Work request. All that is wanted is the exact lines from the first line of the data below through the line with "left eye: (85, 527)", both ends included, with pictures omitted.

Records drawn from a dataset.
>>

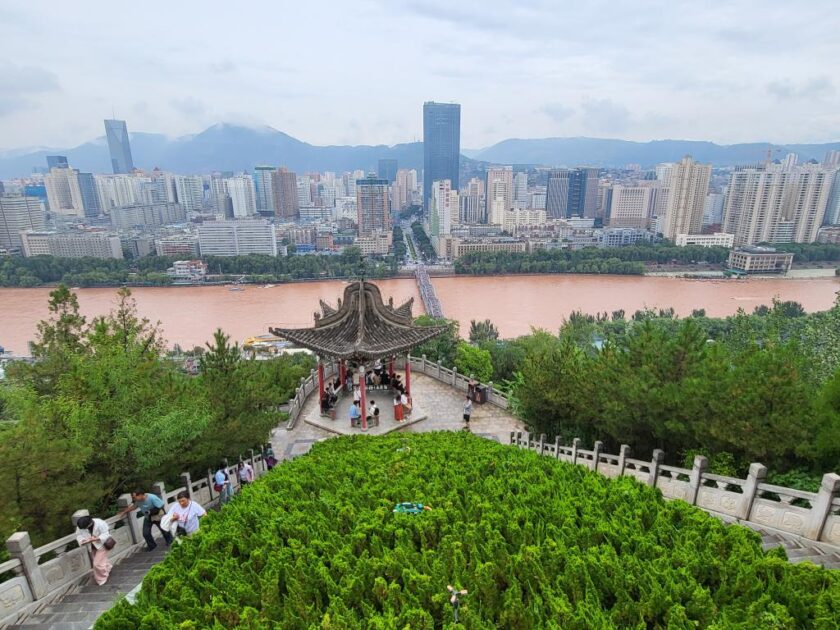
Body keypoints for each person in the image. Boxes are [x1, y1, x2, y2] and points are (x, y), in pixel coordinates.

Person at [75, 515, 112, 585]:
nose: (83, 529)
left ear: (90, 523)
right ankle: (108, 568)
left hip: (102, 544)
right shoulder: (81, 526)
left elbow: (106, 534)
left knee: (97, 563)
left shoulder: (100, 523)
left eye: (85, 527)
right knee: (100, 561)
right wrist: (82, 540)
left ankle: (102, 579)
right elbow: (78, 535)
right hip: (91, 546)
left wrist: (97, 538)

<<

Output for this task.
Body keypoints for each person in the image. Boxes are [x1, y1, x2, y2] and points are (x, y), in pixel coordinates.

Person at [75, 515, 112, 585]:
nose: (83, 529)
left ear: (90, 523)
right ankle: (108, 568)
left hip: (102, 544)
right shoulder: (81, 526)
left elbow: (106, 534)
left knee: (97, 563)
left shoulder: (100, 523)
left eye: (85, 527)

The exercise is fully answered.